At present scripts have been completed for a PandaMonium series with 13 episodes of 22 minutes each, and the detailed work such as a full storyboard has been completed for the first episode. Because the core competencies of the RollCoCo team are in planning and design-character design, plot development and scene design-the detailed artwork and filming needs to be contracted out.
The cost of producing a complete animated film is so high-an estimated US$200,000 per episode of PandaMonium, or several tens of millions of NT dollars for a full series-that it is way beyond the resources of a small start-up company like RollCoCo. Chauven Tarng admits that because of this he is still "evading" the issue of actual filming. The project has been "gestating" for more than two years now, and the child is taking ever clearer shape, but when will it really be born? This is still an unknown quantity.
To overcome this impasse and dispel the anxiety it causes, and to ensure that their work has not been in vain, RollCoCo set up another company, TVbean, to concentrate in the management and licensing of the PiPi Panda product range. As well as supplying downloadable animations for mobile phones to telecoms companies in Taiwan and Japan, in December they also signed a licensing agreement with a mainland Chinese telecoms operator. Other projects they are working on include designs to go on children's scooters, and a six-volume fairytale picture book series.
Jack and the beanstalkBy turning the orientation from the creative process to commercialization, the establishment of TVbean has gradually expanded the company's field of activity, on the one hand by its becoming an agency for visual artists, and on the other by strengthening the company's back-end filming and production capabilities.
"We hope we can build a bridge between creativity and business, to assist original creators in developing and extending their work," says Lin Hsiu-lu.

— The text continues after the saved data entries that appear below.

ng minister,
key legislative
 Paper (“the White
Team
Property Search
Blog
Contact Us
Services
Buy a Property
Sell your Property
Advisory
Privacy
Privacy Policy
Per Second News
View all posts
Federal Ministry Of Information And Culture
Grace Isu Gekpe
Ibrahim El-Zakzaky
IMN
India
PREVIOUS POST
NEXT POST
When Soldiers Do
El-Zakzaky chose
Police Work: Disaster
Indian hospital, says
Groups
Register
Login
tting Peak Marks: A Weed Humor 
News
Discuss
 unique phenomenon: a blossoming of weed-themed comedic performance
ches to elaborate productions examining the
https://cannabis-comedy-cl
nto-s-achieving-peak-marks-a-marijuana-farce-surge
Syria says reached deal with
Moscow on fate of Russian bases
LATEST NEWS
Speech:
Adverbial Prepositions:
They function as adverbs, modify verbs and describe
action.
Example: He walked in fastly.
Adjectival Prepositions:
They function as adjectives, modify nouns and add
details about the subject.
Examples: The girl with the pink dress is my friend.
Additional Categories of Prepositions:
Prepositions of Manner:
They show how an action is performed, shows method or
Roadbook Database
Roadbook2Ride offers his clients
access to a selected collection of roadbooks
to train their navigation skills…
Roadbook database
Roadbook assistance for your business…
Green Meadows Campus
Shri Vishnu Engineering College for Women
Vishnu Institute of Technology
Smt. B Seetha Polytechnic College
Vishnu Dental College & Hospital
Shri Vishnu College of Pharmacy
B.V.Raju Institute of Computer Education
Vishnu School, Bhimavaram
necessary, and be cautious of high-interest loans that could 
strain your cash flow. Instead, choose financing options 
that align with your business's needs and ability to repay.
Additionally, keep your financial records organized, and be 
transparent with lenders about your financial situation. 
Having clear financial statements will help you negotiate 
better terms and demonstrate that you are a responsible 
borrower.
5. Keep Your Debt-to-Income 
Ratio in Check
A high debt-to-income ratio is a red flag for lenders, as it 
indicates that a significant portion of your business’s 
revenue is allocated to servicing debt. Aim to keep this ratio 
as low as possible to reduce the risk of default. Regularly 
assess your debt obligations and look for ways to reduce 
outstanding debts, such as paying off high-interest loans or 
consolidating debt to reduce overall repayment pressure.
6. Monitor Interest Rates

Lin, the manager of TVbean's licensing department, has been with the company less than three months, and brims with the initiative and self-confidence of the 1970s generation, says that artists who have contracts with TVbean include Cola King, Red Capsule and Viva Girl, who are all currently very popular on the Internet. In Taiwan this is a new way of working, but in fact in other countries it is an established, mature and essential part of the art scene.
Looking back at the foundation his team has built over the last five years, Chauven Tarng quotes the words of Walt Disney: "Remember, it all started with a mouse!" Let us hope that with tender loving care, the magic beans planted by RollCoCo's pandas can also grow into a mighty beanstalk!